The report did not take Mr. Buffett to task for failing to press Mr. Sokol for additional details. Some analysts and corporate governance experts have criticized Mr. Buffett for trusting Mr. Sokol’s original account of the situation.

“It did not cross Mr. Buffett’s mind at that time that Mr. Sokol might have bought Lubrizol shares after seeking through investment bankers to initiate discussions with Lubrizol concerning a possible Berkshire Hathaway acquisition of Lubrizol,” the report said.

Shortly before Berkshire publicly disclosed Mr. Sokol’s resignation, he had one last chance to set the record straight.

Mr. Buffett allowed Mr. Sokol to edit for accuracy an advance copy of the press release announcing his resignation.

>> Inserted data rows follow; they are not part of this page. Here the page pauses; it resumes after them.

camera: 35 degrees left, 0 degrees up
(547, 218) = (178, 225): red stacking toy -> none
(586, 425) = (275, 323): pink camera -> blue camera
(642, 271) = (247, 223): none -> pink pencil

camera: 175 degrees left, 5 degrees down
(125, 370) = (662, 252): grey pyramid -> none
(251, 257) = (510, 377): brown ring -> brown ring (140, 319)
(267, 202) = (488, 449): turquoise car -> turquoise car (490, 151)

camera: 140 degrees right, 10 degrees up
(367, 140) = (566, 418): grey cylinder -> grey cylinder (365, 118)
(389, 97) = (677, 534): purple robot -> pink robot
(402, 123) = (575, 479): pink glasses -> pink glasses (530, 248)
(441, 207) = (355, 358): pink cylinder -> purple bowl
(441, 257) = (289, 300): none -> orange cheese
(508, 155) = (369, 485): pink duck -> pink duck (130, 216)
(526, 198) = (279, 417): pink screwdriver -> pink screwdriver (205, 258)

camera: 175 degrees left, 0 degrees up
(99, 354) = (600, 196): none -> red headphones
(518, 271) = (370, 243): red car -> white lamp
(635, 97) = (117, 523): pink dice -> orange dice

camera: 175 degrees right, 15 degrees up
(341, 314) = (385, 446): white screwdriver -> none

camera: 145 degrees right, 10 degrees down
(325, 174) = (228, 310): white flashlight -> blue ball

Mr. Sokol deleted only one sentence that implied that he resigned because the Lubrizol trades would hinder his chances of succeeding Mr. Buffett.

Mr. Sokol, according to the report, said the sentence was inaccurate.

Berkshire Hathaway audit report

Statement from Barry W. Levine, lawyer for David Sokol

I am profoundly disappointed that the Audit Committee of Berkshire Hathaway would authorize the issuance of its report to the public without the care and decency to ask even a single question of Mr. Sokol. Mr. Sokol had been associated with the Berkshire Hathaway companies for 11 years. During this time, his indefatigable efforts helped create enormous value for the Berkshire shareholders. He deserved better. While I take issue with much of the Committee’s report, I briefly make the following points. If the Audit Committee had asked, it would have learned that:

Mr. Sokol had been studying Lubrizol for personal investment since the summer of 2010; such investments are specifically allowed by his employment agreement.

Mr. Buffett was told twice, not once, about Mr. Sokol’s ownership of Lubrizol stock before Mr. Buffett engaged in any discussions with Lubrizol.

Contrary to the Audit Committee’s statement, Mr. Sokol’s Lubrizol shares were not acquired pursuant to a “100,000 limit order.” Rather, they were purchased as a result of several limit orders, over a period of days, at specified prices, for the day only, in order to acquire the stock at low prices. At that time, Mr. Sokol had no reason to anticipate that Mr. Buffett would have any interest whatsoever in Lubrizol.

I have known Mr. Sokol and have represented his companies in business litigation since the mid 1980s. I know him to be a man of uncommon rectitude and probity. He would not, and did not, trade improperly, nor did he violate any fair reading of the Berkshire Hathaway policies.